# Helment with Smith I/O goggles



## judoant (Jan 18, 2010)

my buddy has them with the Giro G10. It looks good. No gap


----------



## TorpedoVegas (Dec 25, 2011)

I use them with a Red Mutiny and they seem fine... Just take them to the store with you and try on some helmets


----------



## qwezxc12 (Oct 24, 2010)

I/Os fit fine with my Smith Maze helmet. So did Phenoms.


----------



## Chandler789 (Oct 7, 2012)

TorpedoVegas said:


> I use them with a Red Mutiny and they seem fine... Just take them to the store with you and try on some helmets


I reside in Birmingham, AL so there are limited store options unfortunately...

--

I know all the Smith Helmets will work quite well, I just went ahead and bought a Vantage and a Voyage for my girl friend. She needs goggles though, any suggestion minus buying another pair of the I/Os?


----------



## Tarzanman (Dec 20, 2008)

Chandler789 said:


> I reside in Birmingham, AL so there are limited store options unfortunately...
> 
> --
> 
> I know all the Smith Helmets will work quite well, I just went ahead and bought a Vantage and a Voyage for my girl friend. She needs goggles though, any suggestion minus buying another pair of the I/Os?
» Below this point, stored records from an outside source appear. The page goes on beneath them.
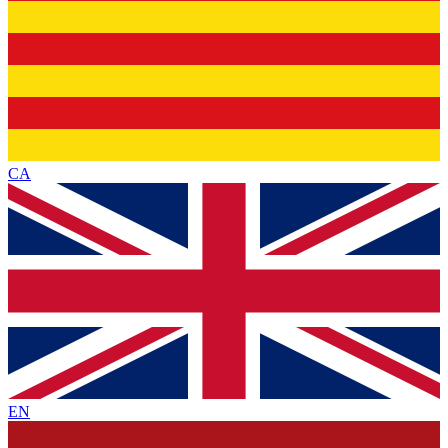
CA
EN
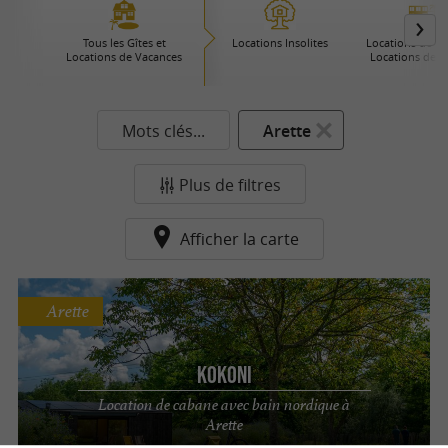
Tous les Gîtes et
Locations Insolites
Locations de Pre
Locations de Vacances
Locations de 
Mots clés...
Arette
Plus de filtres
Afficher la carte
Arette
Kokoni
Location de cabane avec bain nordique à
Arette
She should really try a bunch on herself to make sure that they fit properly without huge gaps (people have different face contours).

If you want to stay with smith, then the Phenoms or Virtues are worth a look.

If I were to buy two different goggles than the two that I already have (I/O, Phenom) then I would probably get some Oakley Splice and Anon Hawkeye.

Do you ever make it up to Atlanta ? Believe it or not, we have a pretty decent snow gear selection.


----------



## hikeswithdogs (Sep 23, 2011)

Should fit fine with any\all Smith helmets


----------



## Chandler789 (Oct 7, 2012)

Tarzanman said:


> She should really try a bunch on herself to make sure that they fit properly without huge gaps (people have different face contours).
> 
> If you want to stay with smith, then the Phenoms or Virtues are worth a look.
> 
> ...


I only go to Atlanta about two or three times a year. I will keep that in mind next time I am in town. Is it much more pricey then online?

I realize she should be trying them on, but she is on her way to Florida until right about Christmas, so there is not much time. She had been putting it off and now I am just 'gifting' her the items.

Thanks for the recommendations though, I appreciate it!


----------



## Treegreen (Mar 16, 2012)

Chandler789 said:


> I was wondering if anyone has t he Smith I/O goggles, and is currently using them with a helmet other then the vantage helmet. I am looking for a match that will be most comfortable/ fit the wider goggles...


I attached a close up of my I/O with a Red Theory helmet. I think you'll be fine regardless of what helmet you get, but you need to keep in mind that if it's not a smith you may need the helmet helper since the I/O and I/OS straps can be short. I can take a picture of what my goggles look like with that strap if you want to see it.


----------



## mixie (Mar 29, 2011)

I have smith i/o and a Bern Helmet. It's the female version of the Bern Watts. 

the fit is fine. No gap. but it looks lame like all helmets.


----------



## Tarzanman (Dec 20, 2008)

Chandler789 said:


> I only go to Atlanta about two or three times a year. I will keep that in mind next time I am in town. Is it much more pricey then online?
> 
> I realize she should be trying them on, but she is on her way to Florida until right about Christmas, so there is not much time. She had been putting it off and now I am just 'gifting' her the items.
> 
> Thanks for the recommendations though, I appreciate it!


There is 
1. Ambush boardshop in Kennessaw (huge selection of snowboard stuff. They also do online orders)
2. Rocky Mountain Ski in Buckhead (they carry NeverSummer)
3. Peter Glenn (in Buckhead and in Vinings)
4. Atlanta Ski/Snowboard in Marietta (One of the employees at this shop is a greyhair that dislikes snowboarders)

If she hasn't tried any on, and you don't have a frame of reference (i.e. I/O are too big or too wide, or whatever) then you are just taking a stab in the dark. Might as well wait until you're on a trip and she can choose something that will work for her.


----------



## Ocho (Mar 13, 2011)

Chandler789 said:


> I reside in Birmingham, AL so there are limited store options unfortunately...
> 
> --
> 
> I know all the Smith Helmets will work quite well, I just went ahead and bought a Vantage and a Voyage for my girl friend. She needs goggles though, any suggestion minus buying another pair of the I/Os?


Not sure if you are referring to the I/OSs or the I/Os for your girlfriend, but if this helps I have the Maze and I/OSs. Like them both. Oh and I also have a female face.


----------



## Chandler789 (Oct 7, 2012)

I went to the local shop that had nothing but a few boots and boards in stock last time I was there and amazingly enough they carry only Anon and Smith, so I took her old broken goggles and the Phase has close to the same shape. I purchased the phase online. for about $60.00 new instead of the $110 at the store...


----------